[Provided entries — start]
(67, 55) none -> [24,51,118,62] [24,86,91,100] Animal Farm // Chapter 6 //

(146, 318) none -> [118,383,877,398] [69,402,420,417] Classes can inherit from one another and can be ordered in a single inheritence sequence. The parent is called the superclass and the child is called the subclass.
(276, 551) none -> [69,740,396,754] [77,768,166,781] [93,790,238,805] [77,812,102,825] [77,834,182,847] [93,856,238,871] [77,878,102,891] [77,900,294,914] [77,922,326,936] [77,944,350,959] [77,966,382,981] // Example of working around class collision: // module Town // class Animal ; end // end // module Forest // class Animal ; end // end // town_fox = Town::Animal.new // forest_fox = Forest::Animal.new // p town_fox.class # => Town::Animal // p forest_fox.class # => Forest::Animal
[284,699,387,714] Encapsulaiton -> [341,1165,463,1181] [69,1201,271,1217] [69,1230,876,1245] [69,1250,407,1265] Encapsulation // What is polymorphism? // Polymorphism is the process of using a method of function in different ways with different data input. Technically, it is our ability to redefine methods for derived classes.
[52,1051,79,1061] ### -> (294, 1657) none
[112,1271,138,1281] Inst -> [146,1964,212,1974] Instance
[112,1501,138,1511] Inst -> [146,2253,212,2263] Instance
[Provided entries — finish]
Write out every entry again so that each line matches the original exactly.

(67, 55) none -> [24,51,118,62] [24,86,91,100] Animal Farm // Chapter 6 //

(146, 318) none -> [118,383,877,398] [69,402,420,417] Classes can inherit from one another and can be ordered in a single inheritence sequence. The parent is called the superclass and the child is called the subclass.
(276, 551) none -> [69,740,396,754] [77,768,166,781] [93,790,238,805] [77,812,102,825] [77,834,182,847] [93,856,238,871] [77,878,102,891] [77,900,294,914] [77,922,326,936] [77,944,350,959] [77,966,382,981] // Example of working around class collision: // module Town // class Animal ; end // end // module Forest // class Animal ; end // end // town_fox = Town::Animal.new // forest_fox = Forest::Animal.new // p town_fox.class # => Town::Animal // p forest_fox.class # => Forest::Animal
[284,699,387,714] Encapsulaiton -> [341,1165,463,1181] [69,1201,271,1217] [69,1230,876,1245] [69,1250,407,1265] Encapsulation // What is polymorphism? // Polymorphism is the process of using a method of function in different ways with different data input. Technically, it is our ability to redefine methods for derived classes.
[52,1051,79,1061] ### -> (294, 1657) none
[112,1271,138,1281] Inst -> [146,1964,212,1974] Instance
[112,1501,138,1511] Inst -> [146,2253,212,2263] Instance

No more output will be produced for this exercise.